Temporal features These features describe the statistical features of a traffic flow based on specific time points within the flow. These statistical features can define features related to a specific traffic flow instance and are extracted from randomly chosen time points along the connection. In these features, the time point for extracting feature k is determined as a random number with an exponential distribution and a mean of ${2}^{\text{k}}$ (seconds). For example, if k is set to 10, 10 random time points are selected with an exponential distribution and mean values ranging from ${2}^{1}$ (sec) to ${2}^{10}$ (sec). Subsequently, statistical features are extracted from these random time points. We refer to this group as “temporal features.”
Flow features These features are computed based on the overall features of a flow.
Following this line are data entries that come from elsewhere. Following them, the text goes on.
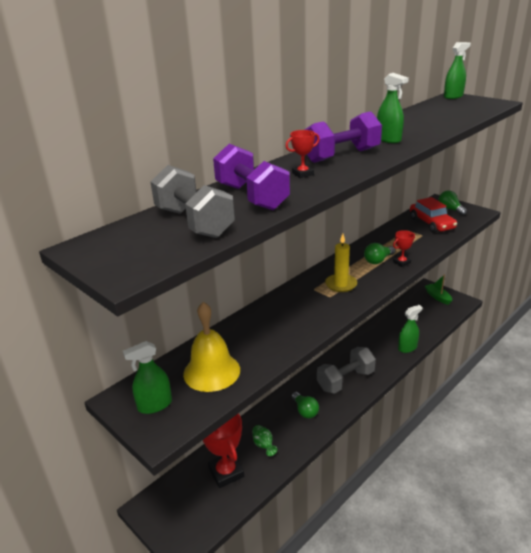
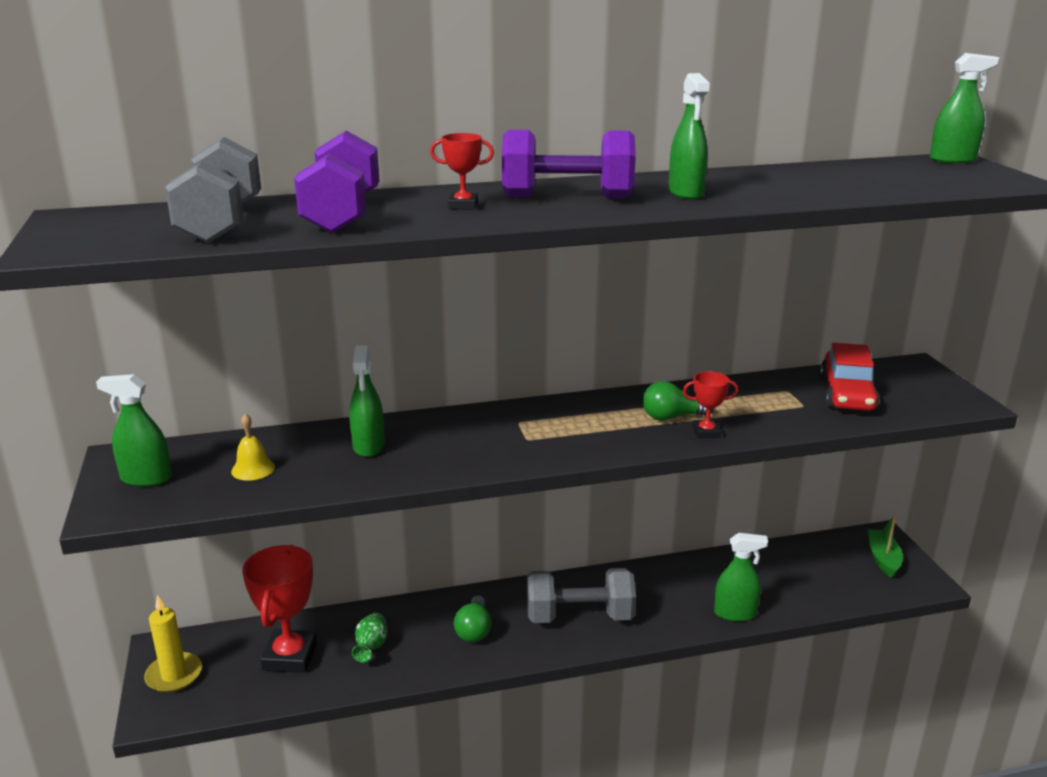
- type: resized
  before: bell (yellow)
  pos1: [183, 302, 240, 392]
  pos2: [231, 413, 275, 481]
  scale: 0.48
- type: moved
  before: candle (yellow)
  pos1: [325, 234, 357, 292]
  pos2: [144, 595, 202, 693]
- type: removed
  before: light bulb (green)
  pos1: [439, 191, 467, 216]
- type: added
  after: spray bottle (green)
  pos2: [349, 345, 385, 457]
They can also be useful in detecting network traffic types. Notably, these features do not require the flow to be completed. They represent statistical features up to the current time (unlike time-based features, which depend on specific time points). We refer to this group as “flow features.”
Relational features of the flow This set of features describes technical and communication specifications of the flow, such as source and destination port numbers, control flag counts, data volume-related features, etc. These features are extracted using the CICFlowMeter tool²⁹. In total, 80 features are employed to describe traffic flows.

The set of features used for constructing feature vectors in the proposed method is detailed in Table 2.

Table 2 Statistical features employed in the proposed method.

Full size table

Feature selection based on clustering and MI analysis

The second step in the proposed approach involves selecting an optimal subset of indicators relevant to security threats in network traffic flows. This is achieved by combining clustering techniques and MI analysis. The proposed feature selection strategy includes the following stages:

1.
Clustering of Training Instances In this stage, each indicator serves as a clustering criterion for categorizing the instances. The clustering algorithm used is a D-Kmeans, which adapts it to the computational requirements for large-scale data classification.
2.
Ranking Clustered Indicators After clustering, the importance of each clustered indicator is evaluated using MI to assess its relationship with security threat types.
3.
Final indicator Selection Finally, a forward sequential feature selection strategy is employed to choose indicators relevant to security threats. This strategy explores the problem space and considers the structure of the clustered indicators, aiming to maximize prediction accuracy.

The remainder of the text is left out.